The church was commissioned from the architect Vittone by the Conte Carlo Giacinto della Rovere. It was built at the site of a chapel built in 1442 by an order of Dominican nuns attached to the Blessed Margaret of Savoy.

The brick facade remains unfinished, but the pattern of concave and convex strips is characteristic of late-baroque architecture. On the portal are three carved arrows, a symbol of Margherita.

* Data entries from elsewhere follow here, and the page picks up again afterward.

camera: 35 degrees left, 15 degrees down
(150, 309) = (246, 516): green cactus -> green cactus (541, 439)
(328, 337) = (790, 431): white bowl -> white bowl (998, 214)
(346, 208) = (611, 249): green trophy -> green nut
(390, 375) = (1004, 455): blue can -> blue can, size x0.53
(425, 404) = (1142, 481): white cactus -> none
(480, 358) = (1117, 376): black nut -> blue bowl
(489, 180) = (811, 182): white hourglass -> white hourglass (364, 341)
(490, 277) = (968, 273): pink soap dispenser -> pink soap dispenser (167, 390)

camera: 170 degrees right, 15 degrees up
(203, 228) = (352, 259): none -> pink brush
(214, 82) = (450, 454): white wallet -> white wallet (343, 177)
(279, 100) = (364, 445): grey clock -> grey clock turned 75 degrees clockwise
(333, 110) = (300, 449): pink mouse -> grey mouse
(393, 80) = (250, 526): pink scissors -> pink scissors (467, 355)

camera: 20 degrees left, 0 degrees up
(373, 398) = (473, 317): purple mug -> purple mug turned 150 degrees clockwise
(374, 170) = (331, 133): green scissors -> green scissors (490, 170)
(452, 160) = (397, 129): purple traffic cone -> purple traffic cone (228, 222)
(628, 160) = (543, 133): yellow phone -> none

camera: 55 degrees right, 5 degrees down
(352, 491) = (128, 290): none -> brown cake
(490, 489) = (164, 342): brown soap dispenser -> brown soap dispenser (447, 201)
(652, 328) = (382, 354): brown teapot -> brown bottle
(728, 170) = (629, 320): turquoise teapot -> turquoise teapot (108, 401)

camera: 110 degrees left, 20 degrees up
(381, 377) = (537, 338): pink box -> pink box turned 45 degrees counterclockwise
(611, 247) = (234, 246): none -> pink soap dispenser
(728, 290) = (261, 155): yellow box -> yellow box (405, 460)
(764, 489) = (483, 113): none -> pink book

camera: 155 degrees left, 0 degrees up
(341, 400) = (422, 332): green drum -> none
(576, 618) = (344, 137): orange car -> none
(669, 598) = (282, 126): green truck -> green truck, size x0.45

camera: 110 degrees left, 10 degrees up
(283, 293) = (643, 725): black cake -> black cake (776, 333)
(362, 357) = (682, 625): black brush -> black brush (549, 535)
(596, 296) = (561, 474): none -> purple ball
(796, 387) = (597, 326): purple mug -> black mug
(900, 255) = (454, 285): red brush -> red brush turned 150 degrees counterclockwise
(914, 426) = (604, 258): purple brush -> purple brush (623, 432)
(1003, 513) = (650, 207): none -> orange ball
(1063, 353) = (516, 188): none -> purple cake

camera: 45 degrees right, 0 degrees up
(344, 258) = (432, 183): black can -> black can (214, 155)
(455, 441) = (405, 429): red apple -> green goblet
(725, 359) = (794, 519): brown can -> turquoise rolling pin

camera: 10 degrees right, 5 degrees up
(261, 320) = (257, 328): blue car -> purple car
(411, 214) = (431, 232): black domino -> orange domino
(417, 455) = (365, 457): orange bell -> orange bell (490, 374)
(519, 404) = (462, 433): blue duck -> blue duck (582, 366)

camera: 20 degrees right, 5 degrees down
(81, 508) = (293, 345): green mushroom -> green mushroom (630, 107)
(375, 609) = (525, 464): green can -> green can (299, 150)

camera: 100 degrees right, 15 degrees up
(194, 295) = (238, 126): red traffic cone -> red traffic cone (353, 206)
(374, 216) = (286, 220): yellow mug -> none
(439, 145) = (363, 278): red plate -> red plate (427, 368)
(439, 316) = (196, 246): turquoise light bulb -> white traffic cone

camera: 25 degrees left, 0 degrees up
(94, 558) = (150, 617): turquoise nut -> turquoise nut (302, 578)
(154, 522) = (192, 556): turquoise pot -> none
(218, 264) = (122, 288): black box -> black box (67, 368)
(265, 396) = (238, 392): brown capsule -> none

The plain exterior does not resemble the refined and colorful interior. The portal are immediately leads to a generally-rectangular nave area, surrounded by elegant corinthian columns, with an oval dome. The dome frescoes depict the Exaltation of the Blessed Margherita of Savoy, painted 1747-1750 by Michele Antonio Milocco. The polychrome marble altar on the left holds a silver and gilded coffin (1840) with the relics of the blessed nun. On the right is the altar dedicated to St Rose of Lima, also a Dominican nun. The main altar has an altarpiece depicting St Mary Magdalen (1825) by Giovanni Battista Biscarra. Atop two Solomonic columns are heraldic shields of the House of Savoy; these were sculpted in 1689 and 1691 for the altar present in the church located here prior to the present Vittone church. Behind the presbytery is an oak wood-paneled choir area, once reserved for the nuns. It is roofed with a barrel vault, frescoed with tromp l'oeil quadratura (1734) by Giacomo Rapa. Among the other decorations in the church is a 16th-century crucifix and a bust of Christ sculpted by Pietro Canonica.